Reproduce the passage of the Tomorrowland post starting with "Tomorrowland Direction?" and going on through "of turned inward.", keeping every word and mark unchanged.

- [SOURCE]
☆ ☆ ☆ ☆
Wednesday, October 29, 2008

Tomorrowland Direction?

An excellent post can be found at Passport To Dreams titled "Futures With No Future, and it, and the resulting discussion, were, to me, quite interesting. The basic premise seems to be that Tomorrowland has lost most semblances of being about our future. Instead, it's been replaced with a "camp" version of the future, circa 1994.

In the interesting discussion that followed, someone suggested that because the future is "political", the public company known as Disney would have trouble endorsing a specific direction for that future. Whereas 30 or 40 years we perhaps looked to space for our future, now our future is consumed with worries about health care, about retirement, about security, and any number of other things. It's sort of turned inward.

We no longer have a national agenda for the "future", as we did many years ago, when Moonbases and space stations and Mars missions were on the docket. And we weren't just looking at robotic exploration of those things; we were looking at human involvement in those endeavors. Maybe we need one. Maybe we need one desperately!

Is Tomorrowland the right place for rendering such a vision? Is EPCOT's Future World? Well, why not? Millions of Americans go there to enjoy, be entertained, and just maybe be educated and inspired.

Maybe a better question would be: Does the Disney Corporation care enough about this? (Probable answer: Doubtful, except as it relates to increasing profits and share value.) But that's their problem, not ours.

In 1979, Isaac Asimov published a book called Extraterrestrial Civilizations. Some may remember Dr. Asimov as a science fiction author, the man who invented the Foundation universe, the man who invented the Three Laws of Robotics. Some may also remember him as probably the preeminent explainer of difficult scientific concepts. He wrote dozens of books with this as his goal. This book is one of those. (You can check it out here on Amazon if you would like to.)
☆ ☆ ☆ ☆
- [PROVIDED RECORDS]
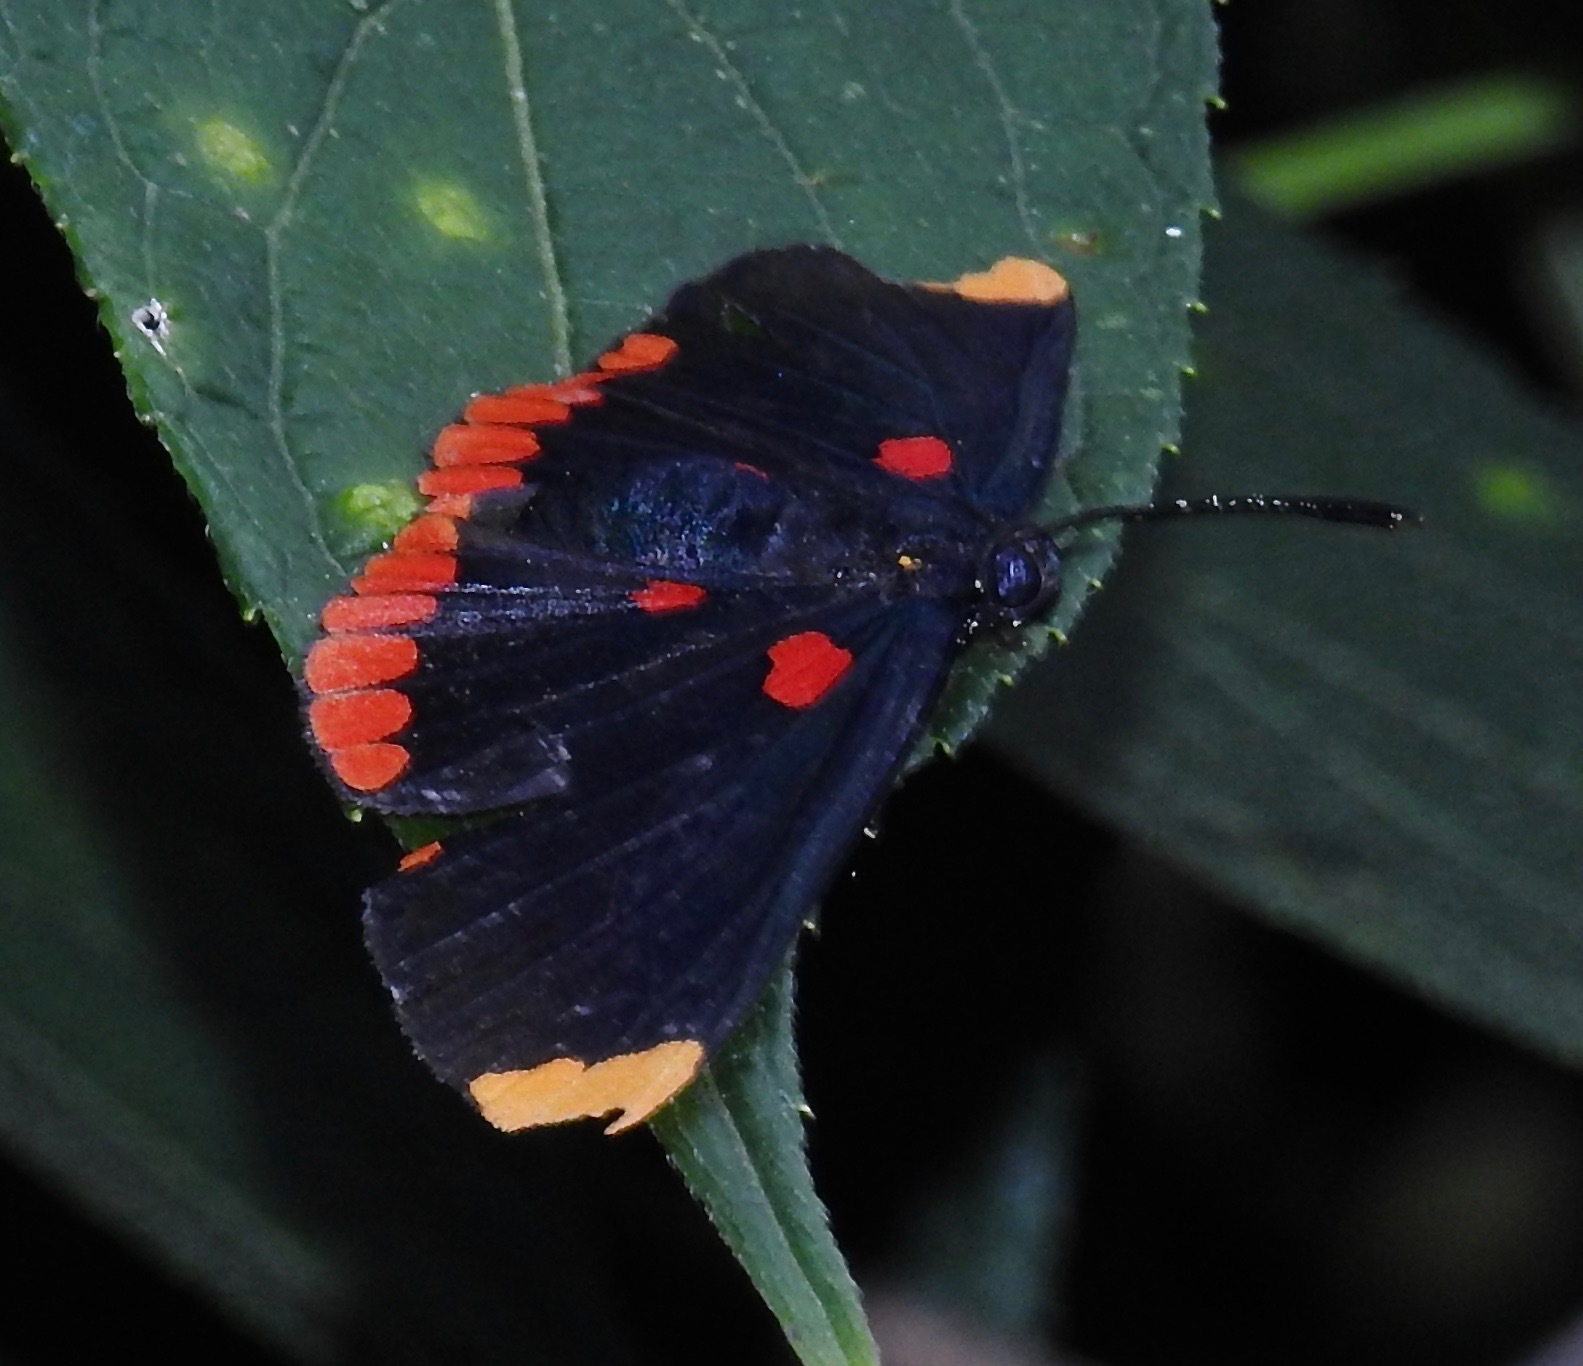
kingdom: Animalia
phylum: Arthropoda
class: Insecta
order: Lepidoptera
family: Lycaenidae
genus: Melanis
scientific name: Melanis pixe
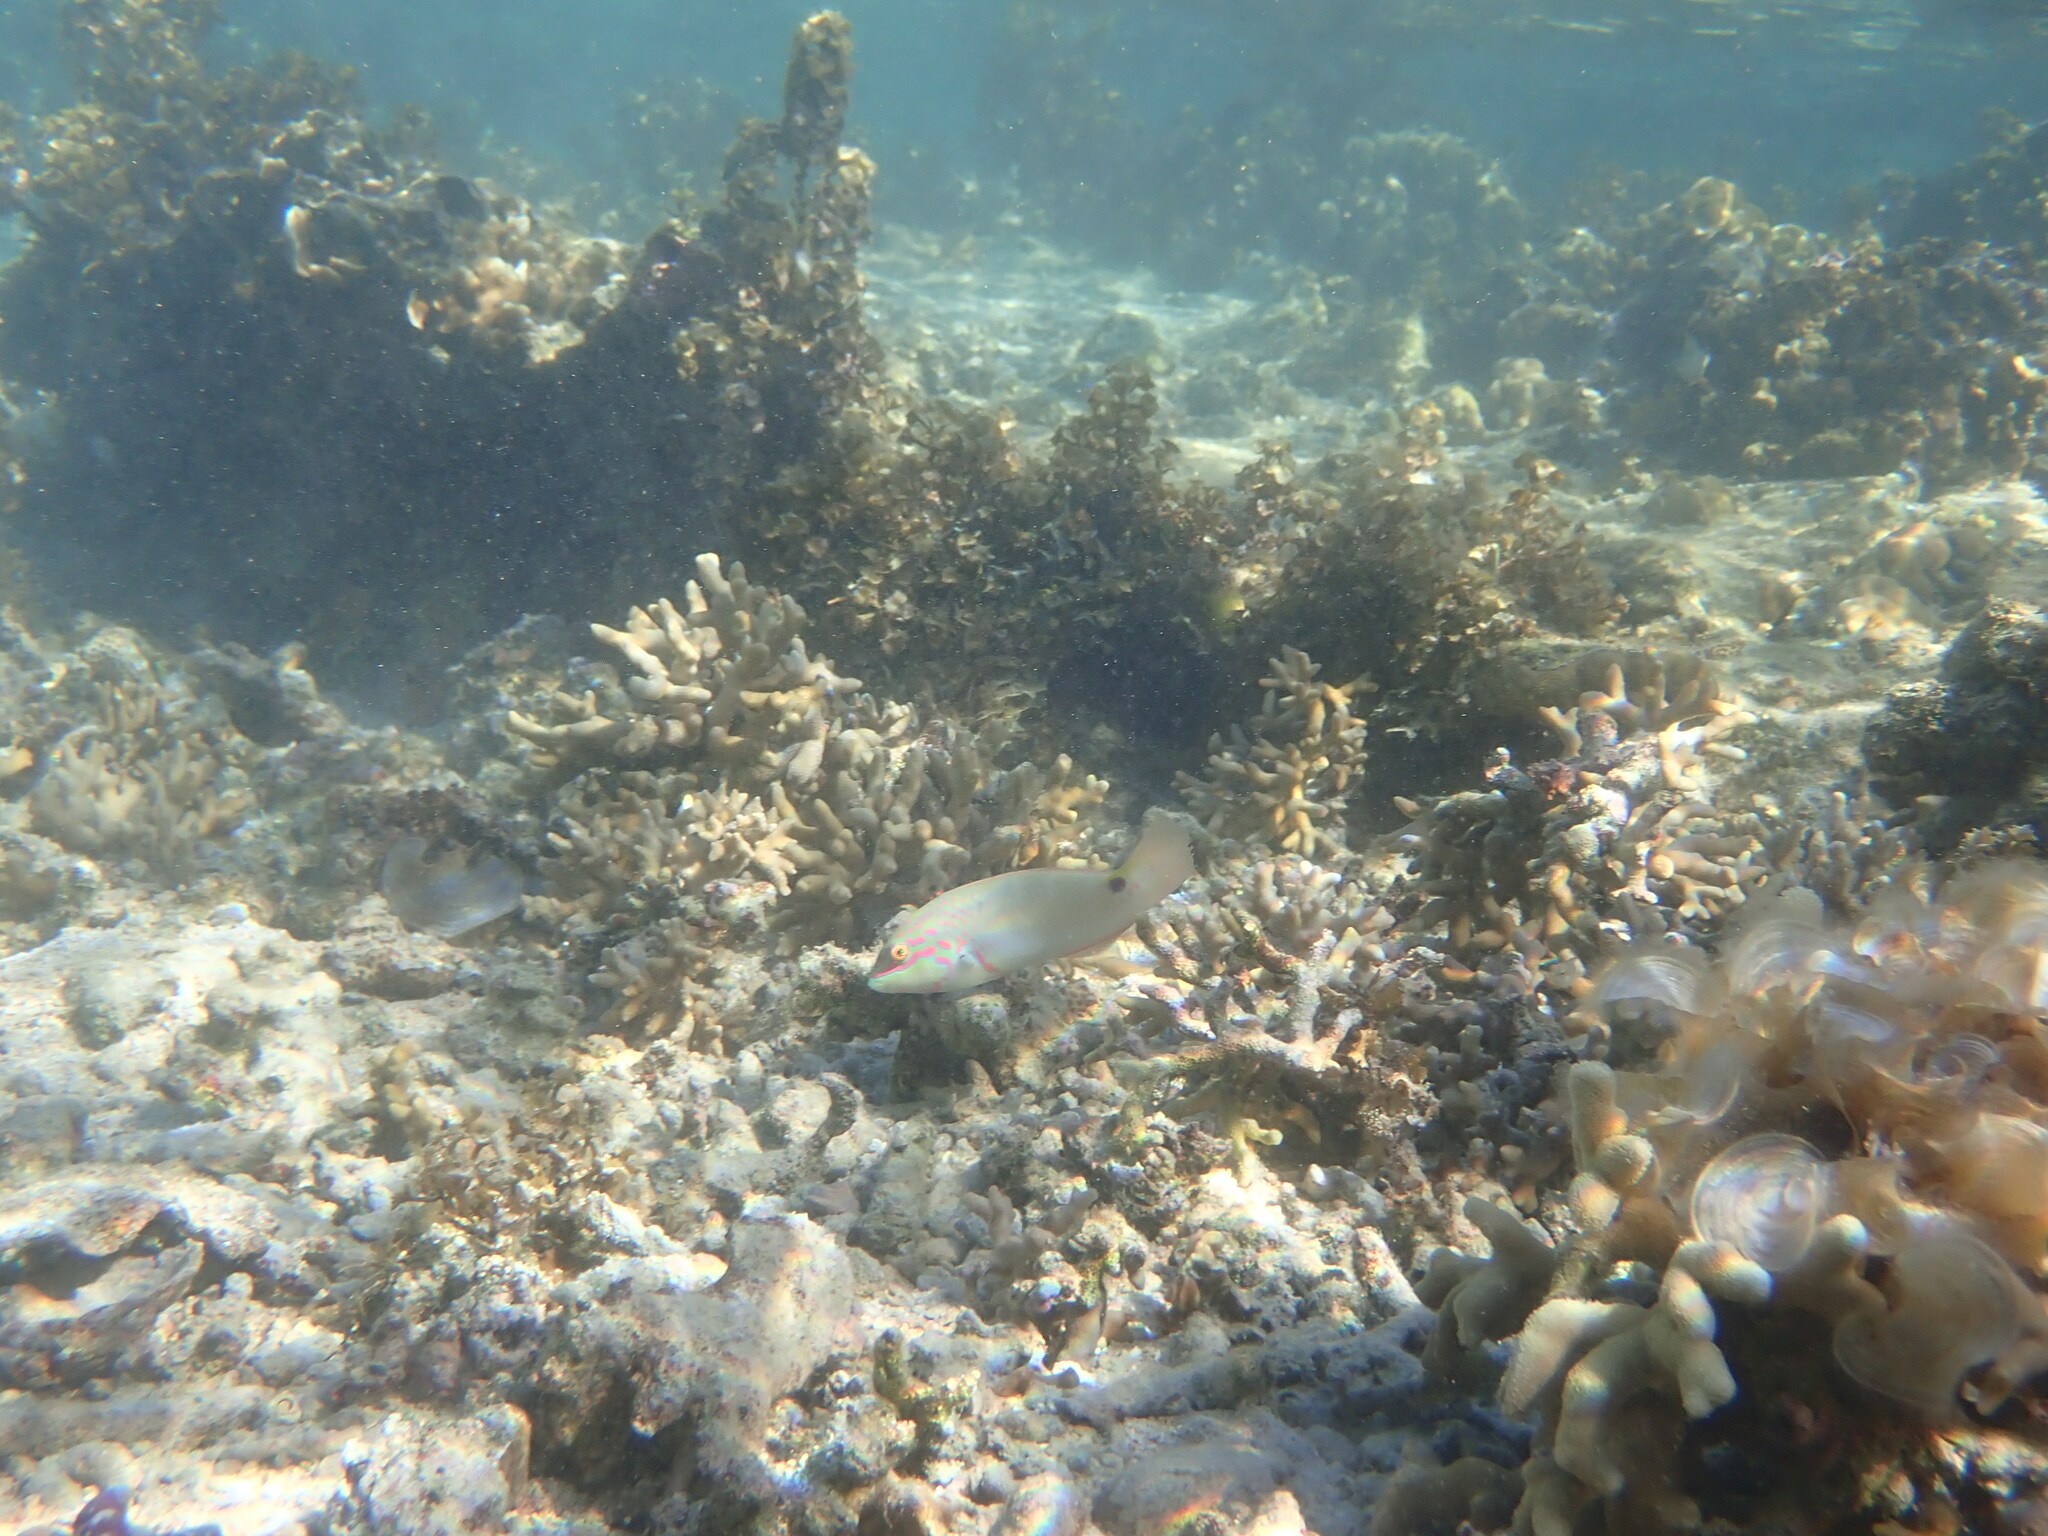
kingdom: Animalia
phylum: Chordata
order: Perciformes
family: Labridae
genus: Halichoeres
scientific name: Halichoeres trimaculatus
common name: Three-spot wrasse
☆ ☆ ☆ ☆
- [ANSWER TO THE TASK]
Tomorrowland Direction?

An excellent post can be found at Passport To Dreams titled "Futures With No Future, and it, and the resulting discussion, were, to me, quite interesting. The basic premise seems to be that Tomorrowland has lost most semblances of being about our future. Instead, it's been replaced with a "camp" version of the future, circa 1994.

In the interesting discussion that followed, someone suggested that because the future is "political", the public company known as Disney would have trouble endorsing a specific direction for that future. Whereas 30 or 40 years we perhaps looked to space for our future, now our future is consumed with worries about health care, about retirement, about security, and any number of other things. It's sort of turned inward.